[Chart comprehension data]

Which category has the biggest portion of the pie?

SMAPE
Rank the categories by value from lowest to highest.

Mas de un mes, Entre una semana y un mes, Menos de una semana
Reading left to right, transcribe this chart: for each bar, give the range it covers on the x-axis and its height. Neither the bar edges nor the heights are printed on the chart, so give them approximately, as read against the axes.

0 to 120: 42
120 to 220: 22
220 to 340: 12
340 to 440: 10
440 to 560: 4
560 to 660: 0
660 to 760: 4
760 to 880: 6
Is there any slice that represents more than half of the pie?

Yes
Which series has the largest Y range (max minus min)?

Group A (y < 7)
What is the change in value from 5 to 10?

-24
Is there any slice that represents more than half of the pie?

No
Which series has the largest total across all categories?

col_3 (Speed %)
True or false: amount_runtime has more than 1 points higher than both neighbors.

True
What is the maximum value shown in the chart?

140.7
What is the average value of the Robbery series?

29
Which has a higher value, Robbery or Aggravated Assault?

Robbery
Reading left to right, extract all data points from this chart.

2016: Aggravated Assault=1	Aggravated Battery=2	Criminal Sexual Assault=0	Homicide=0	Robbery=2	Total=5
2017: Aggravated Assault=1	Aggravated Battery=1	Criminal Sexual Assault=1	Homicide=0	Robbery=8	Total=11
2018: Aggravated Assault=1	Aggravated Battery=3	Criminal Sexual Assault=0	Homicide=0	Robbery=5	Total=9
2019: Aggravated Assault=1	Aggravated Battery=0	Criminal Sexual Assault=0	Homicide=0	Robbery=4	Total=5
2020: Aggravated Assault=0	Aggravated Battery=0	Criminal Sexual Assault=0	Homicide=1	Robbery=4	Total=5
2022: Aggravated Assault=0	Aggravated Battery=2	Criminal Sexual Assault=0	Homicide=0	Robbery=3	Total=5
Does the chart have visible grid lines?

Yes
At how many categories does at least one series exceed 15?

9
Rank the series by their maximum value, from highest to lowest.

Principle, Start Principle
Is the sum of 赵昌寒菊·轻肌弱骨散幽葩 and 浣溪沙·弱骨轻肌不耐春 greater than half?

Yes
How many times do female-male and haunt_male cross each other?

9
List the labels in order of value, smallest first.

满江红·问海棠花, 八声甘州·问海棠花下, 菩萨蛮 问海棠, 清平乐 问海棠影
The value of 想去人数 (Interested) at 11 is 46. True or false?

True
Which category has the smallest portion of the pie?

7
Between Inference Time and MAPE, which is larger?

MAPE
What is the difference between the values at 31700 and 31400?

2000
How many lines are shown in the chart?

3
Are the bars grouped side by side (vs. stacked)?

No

== TASK STATEMENT ==
Can you quote all of the data above word for word, line by line, from start to finish?

== YOUR RESPONSE ==
Which category has the biggest portion of the pie?

SMAPE
Rank the categories by value from lowest to highest.

Mas de un mes, Entre una semana y un mes, Menos de una semana
Reading left to right, transcribe this chart: for each bar, give the range it covers on the x-axis and its height. Neither the bar edges nor the heights are printed on the chart, so give them approximately, as read against the axes.

0 to 120: 42
120 to 220: 22
220 to 340: 12
340 to 440: 10
440 to 560: 4
560 to 660: 0
660 to 760: 4
760 to 880: 6
Is there any slice that represents more than half of the pie?

Yes
Which series has the largest Y range (max minus min)?

Group A (y < 7)
What is the change in value from 5 to 10?

-24
Is there any slice that represents more than half of the pie?

No
Which series has the largest total across all categories?

col_3 (Speed %)
True or false: amount_runtime has more than 1 points higher than both neighbors.

True
What is the maximum value shown in the chart?

140.7
What is the average value of the Robbery series?

29
Which has a higher value, Robbery or Aggravated Assault?

Robbery
Reading left to right, extract all data points from this chart.

2016: Aggravated Assault=1	Aggravated Battery=2	Criminal Sexual Assault=0	Homicide=0	Robbery=2	Total=5
2017: Aggravated Assault=1	Aggravated Battery=1	Criminal Sexual Assault=1	Homicide=0	Robbery=8	Total=11
2018: Aggravated Assault=1	Aggravated Battery=3	Criminal Sexual Assault=0	Homicide=0	Robbery=5	Total=9
2019: Aggravated Assault=1	Aggravated Battery=0	Criminal Sexual Assault=0	Homicide=0	Robbery=4	Total=5
2020: Aggravated Assault=0	Aggravated Battery=0	Criminal Sexual Assault=0	Homicide=1	Robbery=4	Total=5
2022: Aggravated Assault=0	Aggravated Battery=2	Criminal Sexual Assault=0	Homicide=0	Robbery=3	Total=5
Does the chart have visible grid lines?

Yes
At how many categories does at least one series exceed 15?

9
Rank the series by their maximum value, from highest to lowest.

Principle, Start Principle
Is the sum of 赵昌寒菊·轻肌弱骨散幽葩 and 浣溪沙·弱骨轻肌不耐春 greater than half?

Yes
How many times do female-male and haunt_male cross each other?

9
List the labels in order of value, smallest first.

满江红·问海棠花, 八声甘州·问海棠花下, 菩萨蛮 问海棠, 清平乐 问海棠影
The value of 想去人数 (Interested) at 11 is 46. True or false?

True
Which category has the smallest portion of the pie?

7
Between Inference Time and MAPE, which is larger?

MAPE
What is the difference between the values at 31700 and 31400?

2000
How many lines are shown in the chart?

3
Are the bars grouped side by side (vs. stacked)?

No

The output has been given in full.